Reminds me of a pothole repaired over and over again. Extra bumpy and almost as bad as the pothole itself.
Sometimes it’s not merely communication that takes a hit. In Mom’s case there’s also some memory loss. All sorts of traffic jams happen just within her own brain. Fixing lunch can take a long time because each step of the process requires incredible focus and follow-through. Her mind gets sidetracked between the silverware drawer and the refrigerator two feet away from each other.
Breakfast this morning, cereal and some fruit, ended up involving six or seven spoons of various sizes. I think my presence in the room threw off her routine, or made her nervous.

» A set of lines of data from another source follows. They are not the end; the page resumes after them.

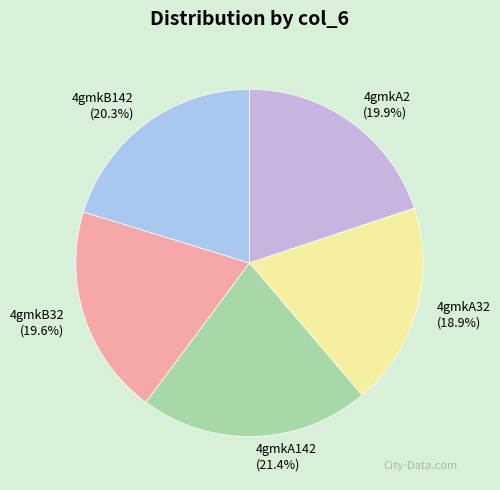

Approximately how many times larger is the value at 4gmkA32 (18.9%) compared to 4gmkA2 (19.9%)?

0.9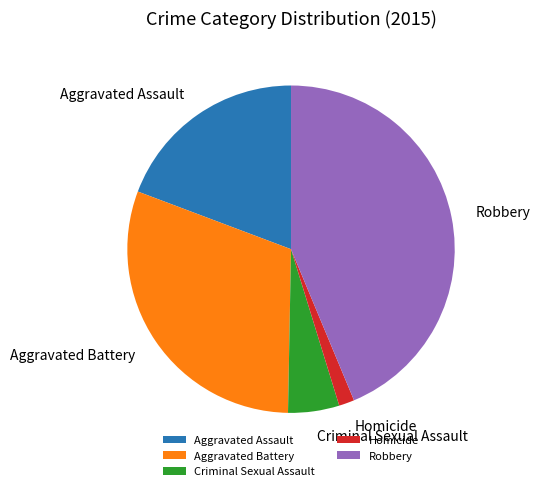

Approximately how many times larger is the value at Aggravated Assault compared to Robbery?

0.4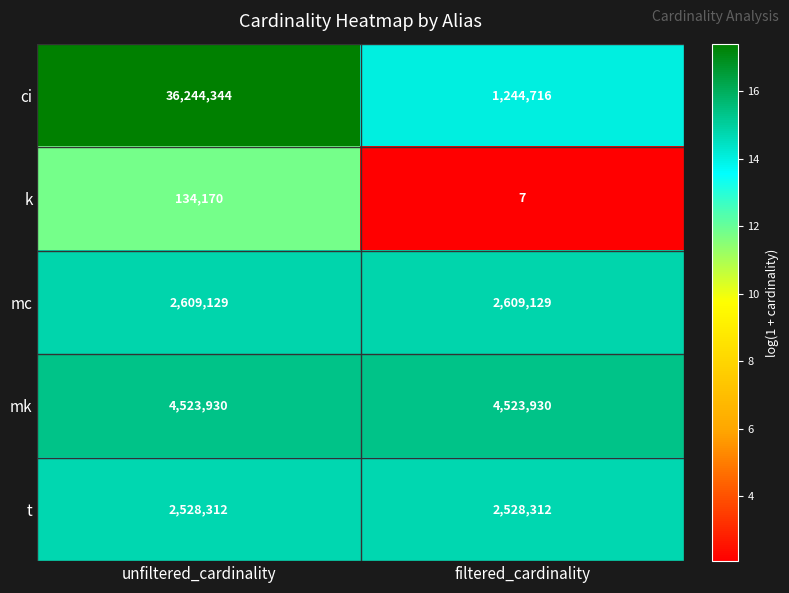

At which category is the sum across all series the highest?

unfiltered_cardinality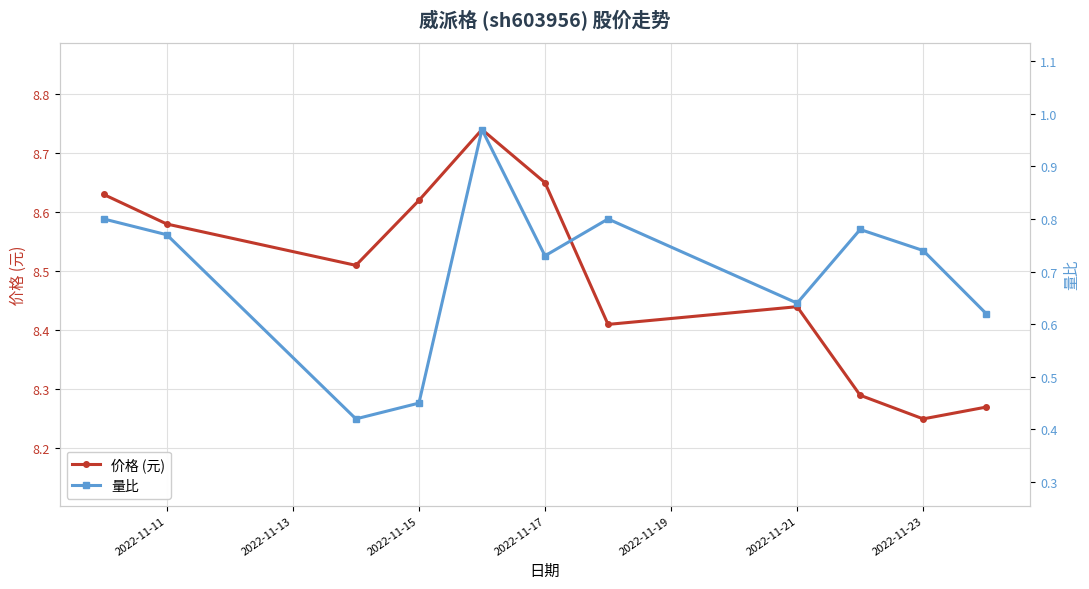

The value of 价格 (元) at 2022-11-15 is 5.4. True or false?

False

I suppose it’s like watching a young child learn to walk. Part of you wants to take their hand, catch every fall, help every step, even though you know the process of figuring it out builds neural pathways and muscles that make real walking possible. Letting Mom thrash through some of the mental tangle helps connections reform, gives her a sense of accomplishment and courage to try again, and develops new pathways for logic and sequencing. Eventually the communication will improve more. At least, that’s the hope.
But oh, my heart hurts watching this woman who once took care of me, and all my siblings, struggle so much with basic tasks. Tasks she already relearned last year.
And yet today, between the two of us, she sewed two simple aprons. Mostly I watched, threaded the machine, made a few suggestions, pointed out where the scissors were hiding. It took much longer for her to do it herself. I could have whipped them out in fifteen minutes. But the sense of satisfaction she gained from the effort did us both good.
There’s a house for sale next door to them. I would buy it up and move in if resources made it possible. But, as usual, real life intervenes with wishes and dreams. They have good neighbors and friends who check in often. And I have a brother and his wife who live in town, thank goodness! But part of my heart will now always hang out here, worrying and wondering.
I’m afraid I’d be a “helicopter daughter,” hovering and not letting her do for herself.
Mostly, I’m simply grateful and I’m enjoying the few days I have to hang out here. It’s a peaceful, calming, mountain view spot. But best of all it’s where Mom and Dad continue learn and love.